Asta Olivia Nordenhof's Latest Review: A Scandinavian Series Burning with Purpose

In the late night of April 7 1990, a catastrophic fire erupted on board the ferry Scandinavian Star, a passenger ferry operating between Oslo and Frederikshavn. Inadequate crew training along with malfunctioning safety doors accelerated the spread of the flames, while deadly cyanide gas released from burning materials led to the loss of 159 individuals. Initially, the tragedy was attributed to a passenger—a lorry driver with a history of fire-setting. Given that this suspect too died in the fire and was not able to defend the accusations, the full truth about the disaster stayed hidden for a long time. Only in 2020 that a detailed investigation disclosed the blaze was probably started intentionally as part of an fraud scheme.

Asta Olivia Nordenhof's Scandinavian Star Sequence: A Glimpse

Within the first volume of Asta Olivia Nordenhof's Scandinavian Star series, the preceding volume, an unnamed protagonist is traveling on a bus through the Danish capital when she notices an older man on the sidewalk. As the vehicle drives away, she experiences an “uncanny feeling” that she is taking a piece of him with her. Driven to repeat the route in search of him, the character finds herself in a landscape that is both unfamiliar and strangely known. She introduces readers to a couple named Maggie and Kurt, whose relationship is strained by the burdens of their conflicted pasts. In the concluding section of that book, it is implied that the source of Kurt's discontent may stem from a poor investment made on his behalf by a man known as T.

This New Volume: An Unconventional Approach

The Devil Book opens with an lengthy poetic passage in which the narrator explains her challenge to write T's narrative. “In this volume, two,” she writes, “we were supposed / to trace him / from youth up until / the evening / when he sat waiting for / the news that / the blaze / on the Scandinavian Star / had successfully been / set.” Burdened by the undertaking she has set herself and disrupted by the pandemic, she approaches the story obliquely, as a type of parable. “It occurred to me / that I / can do / anything I want / so this / is my book / this is / for you / this is / an sensational story / about entrepreneurs and / the devil.”

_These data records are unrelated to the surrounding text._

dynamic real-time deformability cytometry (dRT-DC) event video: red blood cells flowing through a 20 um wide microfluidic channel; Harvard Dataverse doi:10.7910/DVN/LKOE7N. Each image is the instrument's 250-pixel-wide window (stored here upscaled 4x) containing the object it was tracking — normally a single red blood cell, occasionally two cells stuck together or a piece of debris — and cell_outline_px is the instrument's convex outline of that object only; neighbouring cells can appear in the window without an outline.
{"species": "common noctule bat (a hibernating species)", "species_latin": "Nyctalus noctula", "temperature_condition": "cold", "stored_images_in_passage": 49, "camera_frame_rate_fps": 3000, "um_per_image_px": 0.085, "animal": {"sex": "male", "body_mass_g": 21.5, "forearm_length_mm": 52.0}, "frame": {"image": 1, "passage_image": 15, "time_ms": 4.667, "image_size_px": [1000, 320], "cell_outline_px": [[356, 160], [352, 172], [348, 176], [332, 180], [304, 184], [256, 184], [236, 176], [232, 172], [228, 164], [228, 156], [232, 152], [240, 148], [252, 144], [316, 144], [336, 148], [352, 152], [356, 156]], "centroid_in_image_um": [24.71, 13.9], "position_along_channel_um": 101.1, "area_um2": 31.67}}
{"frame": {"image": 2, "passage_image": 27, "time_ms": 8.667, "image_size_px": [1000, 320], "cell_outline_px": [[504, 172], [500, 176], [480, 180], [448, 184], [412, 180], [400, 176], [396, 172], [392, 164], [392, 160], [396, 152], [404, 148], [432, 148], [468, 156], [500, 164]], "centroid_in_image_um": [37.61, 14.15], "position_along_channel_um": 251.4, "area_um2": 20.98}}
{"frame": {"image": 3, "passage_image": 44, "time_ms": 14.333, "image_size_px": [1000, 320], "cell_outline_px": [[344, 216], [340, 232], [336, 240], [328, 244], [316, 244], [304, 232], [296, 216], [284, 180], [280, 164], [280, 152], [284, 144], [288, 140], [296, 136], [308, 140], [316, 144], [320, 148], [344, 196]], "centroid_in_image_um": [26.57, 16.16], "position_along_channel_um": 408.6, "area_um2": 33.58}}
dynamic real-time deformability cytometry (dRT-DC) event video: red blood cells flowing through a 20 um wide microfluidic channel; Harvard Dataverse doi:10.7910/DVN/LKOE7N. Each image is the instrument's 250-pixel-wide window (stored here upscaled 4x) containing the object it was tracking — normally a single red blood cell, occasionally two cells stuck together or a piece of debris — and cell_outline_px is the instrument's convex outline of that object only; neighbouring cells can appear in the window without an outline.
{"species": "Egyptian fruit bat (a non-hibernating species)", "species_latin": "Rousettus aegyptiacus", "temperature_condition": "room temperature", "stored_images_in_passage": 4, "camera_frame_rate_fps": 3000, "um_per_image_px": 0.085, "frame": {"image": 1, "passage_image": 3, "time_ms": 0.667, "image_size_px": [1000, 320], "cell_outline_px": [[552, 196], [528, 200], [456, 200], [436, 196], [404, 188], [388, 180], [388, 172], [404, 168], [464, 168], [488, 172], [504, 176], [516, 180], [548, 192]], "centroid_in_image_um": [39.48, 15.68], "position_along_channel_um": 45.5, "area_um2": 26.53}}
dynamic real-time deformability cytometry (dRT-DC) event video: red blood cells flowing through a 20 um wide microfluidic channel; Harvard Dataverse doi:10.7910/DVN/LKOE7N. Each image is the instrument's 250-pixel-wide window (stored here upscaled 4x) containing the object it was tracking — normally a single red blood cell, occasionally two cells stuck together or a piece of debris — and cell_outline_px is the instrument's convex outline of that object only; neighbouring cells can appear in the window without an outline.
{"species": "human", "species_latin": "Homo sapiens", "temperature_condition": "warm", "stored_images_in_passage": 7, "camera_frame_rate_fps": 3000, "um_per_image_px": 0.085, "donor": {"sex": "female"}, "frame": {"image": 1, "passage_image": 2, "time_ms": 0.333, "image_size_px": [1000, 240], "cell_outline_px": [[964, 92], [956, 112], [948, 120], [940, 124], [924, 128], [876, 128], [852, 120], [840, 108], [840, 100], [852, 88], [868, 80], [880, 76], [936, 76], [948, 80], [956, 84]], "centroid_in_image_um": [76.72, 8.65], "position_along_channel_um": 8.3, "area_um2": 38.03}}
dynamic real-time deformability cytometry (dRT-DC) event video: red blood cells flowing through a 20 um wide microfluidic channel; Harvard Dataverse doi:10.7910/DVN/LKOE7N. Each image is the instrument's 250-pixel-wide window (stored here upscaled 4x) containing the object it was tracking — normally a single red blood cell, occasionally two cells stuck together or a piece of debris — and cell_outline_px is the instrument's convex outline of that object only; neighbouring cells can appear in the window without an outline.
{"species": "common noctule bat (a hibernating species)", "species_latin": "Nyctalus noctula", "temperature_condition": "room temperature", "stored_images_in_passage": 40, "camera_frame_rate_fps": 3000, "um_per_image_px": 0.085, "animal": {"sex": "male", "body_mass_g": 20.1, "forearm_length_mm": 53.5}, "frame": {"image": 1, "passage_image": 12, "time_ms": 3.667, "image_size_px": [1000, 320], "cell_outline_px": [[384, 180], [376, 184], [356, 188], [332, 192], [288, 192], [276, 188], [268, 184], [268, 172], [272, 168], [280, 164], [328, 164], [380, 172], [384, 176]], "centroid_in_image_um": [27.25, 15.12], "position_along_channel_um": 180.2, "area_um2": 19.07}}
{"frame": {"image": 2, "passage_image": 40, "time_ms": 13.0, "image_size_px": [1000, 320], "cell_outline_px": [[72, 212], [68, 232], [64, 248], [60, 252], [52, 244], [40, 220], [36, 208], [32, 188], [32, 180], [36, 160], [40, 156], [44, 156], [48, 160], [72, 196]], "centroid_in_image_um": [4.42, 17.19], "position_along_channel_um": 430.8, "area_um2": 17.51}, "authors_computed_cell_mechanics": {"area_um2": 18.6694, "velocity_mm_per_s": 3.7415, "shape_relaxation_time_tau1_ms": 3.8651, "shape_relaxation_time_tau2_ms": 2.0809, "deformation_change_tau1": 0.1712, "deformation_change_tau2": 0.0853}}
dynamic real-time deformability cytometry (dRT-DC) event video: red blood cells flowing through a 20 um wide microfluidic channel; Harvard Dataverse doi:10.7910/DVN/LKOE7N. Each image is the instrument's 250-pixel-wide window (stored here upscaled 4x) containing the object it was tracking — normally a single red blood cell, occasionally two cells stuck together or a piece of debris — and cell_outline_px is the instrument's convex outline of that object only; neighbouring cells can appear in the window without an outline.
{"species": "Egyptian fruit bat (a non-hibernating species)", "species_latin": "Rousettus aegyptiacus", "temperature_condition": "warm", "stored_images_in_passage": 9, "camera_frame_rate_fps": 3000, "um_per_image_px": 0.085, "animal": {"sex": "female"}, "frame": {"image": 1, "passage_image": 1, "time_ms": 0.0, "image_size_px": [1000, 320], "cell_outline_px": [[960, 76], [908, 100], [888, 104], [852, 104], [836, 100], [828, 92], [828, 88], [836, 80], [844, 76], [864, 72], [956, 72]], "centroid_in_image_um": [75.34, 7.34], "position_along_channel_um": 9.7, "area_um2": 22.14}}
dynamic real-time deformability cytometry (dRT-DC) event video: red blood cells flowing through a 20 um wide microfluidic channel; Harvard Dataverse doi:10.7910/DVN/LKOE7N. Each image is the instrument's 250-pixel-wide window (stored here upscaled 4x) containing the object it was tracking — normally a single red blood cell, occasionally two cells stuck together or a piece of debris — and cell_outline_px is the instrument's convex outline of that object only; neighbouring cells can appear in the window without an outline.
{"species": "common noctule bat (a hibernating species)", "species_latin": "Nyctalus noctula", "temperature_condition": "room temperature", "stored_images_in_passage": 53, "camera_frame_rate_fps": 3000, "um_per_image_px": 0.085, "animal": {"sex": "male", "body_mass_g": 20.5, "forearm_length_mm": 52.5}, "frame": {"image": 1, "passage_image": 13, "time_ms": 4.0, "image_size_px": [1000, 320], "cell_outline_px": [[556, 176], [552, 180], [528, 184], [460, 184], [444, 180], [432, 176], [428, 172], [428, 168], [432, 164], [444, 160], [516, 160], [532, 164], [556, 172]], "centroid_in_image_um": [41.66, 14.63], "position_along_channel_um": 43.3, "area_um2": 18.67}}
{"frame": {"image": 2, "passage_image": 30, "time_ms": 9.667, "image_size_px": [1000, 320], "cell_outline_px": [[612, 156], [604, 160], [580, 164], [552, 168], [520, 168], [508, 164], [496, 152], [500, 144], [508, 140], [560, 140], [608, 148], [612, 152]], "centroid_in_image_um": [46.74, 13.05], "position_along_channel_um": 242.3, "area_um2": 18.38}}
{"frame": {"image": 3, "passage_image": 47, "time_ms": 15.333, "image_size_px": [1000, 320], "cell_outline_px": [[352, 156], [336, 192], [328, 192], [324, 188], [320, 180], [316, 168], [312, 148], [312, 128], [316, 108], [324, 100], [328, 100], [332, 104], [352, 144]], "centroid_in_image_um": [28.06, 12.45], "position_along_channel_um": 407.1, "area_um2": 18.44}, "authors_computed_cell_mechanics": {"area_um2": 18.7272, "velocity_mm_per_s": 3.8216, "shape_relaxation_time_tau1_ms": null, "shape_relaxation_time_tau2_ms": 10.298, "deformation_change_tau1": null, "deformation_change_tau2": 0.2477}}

A narrative gradually emerges of a woman who experiences quarantine in London with a near-unknown person and over the course of those days relates to him what occurred to her a ten years before, when she accepted an proposal from a man who professed to be the evil entity to grant all her desires, so long as she didn't question his intentions. As the threads of the two stories become more interwoven, we begin to believe that they are identical—or at minimum that the nature of T is legion, for there are demonic forces all around.

There is another fire here: an ardent, compelling commitment to writing as a form of activism

Pacts and Consequences: A Literary Exploration

Classic stories instruct us that it is the devil who does bargains, not a divine being, and that we enter into them at our risk. But what if the narrator herself is the devil? A third narrative comes finally to light—the account of a girl whose early years was scarred by mistreatment and who spent time in a psychiatric hospital, under duress to conform with societal norms or suffer further harm. “[The devil] understands that in the game you've set for it, there are two outcomes: submit or stay a monster.” A alternative path is ultimately revealed through a collection of verses to the night that are simultaneously a rallying cry against the influences of wealth and power.

Parallels and Readings: From Literature to Real Events

Numerous UK readers of the author's Scandinavian Star novels will reflect right away of the Grenfell Tower tragedy, which, though unintentional in cause, bears parallels in that the resulting disaster and loss of life can be linked at in part to the devil's bargain of putting profit over people. In these first two volumes of what is planned to be a multi-volume series, the blaze on board the ferry and the chain of fraudulent business deals that ended in multiple deaths are a ominous background element, showing themselves only in fleeting flashes of information or implication yet projecting a growing shadow over all that transpires. Certain readers may doubt how far it is feasible to interpret The Devil Book as a independent work, when its purpose and significance are so deeply bound into a broader narrative whose ultimate shape, at present, is unknowable.

Innovative Prose: Art and Morality Intertwined

There will be others—and I count myself as among them—who will fall in love with Nordenhof's endeavor purely as text, as properly innovative literature whose ethical and creative intent are so profoundly entwined as to make them inseparable. “Compose verses / for we need / that too.” There is another fire here: a passionate, attractive devotion to writing as a political act. I will continue to follow this series, no matter where it leads.

Jodi Johnson
Jodi Johnson

Tech enthusiast and reviewer with a passion for exploring cutting-edge gadgets and sharing honest opinions.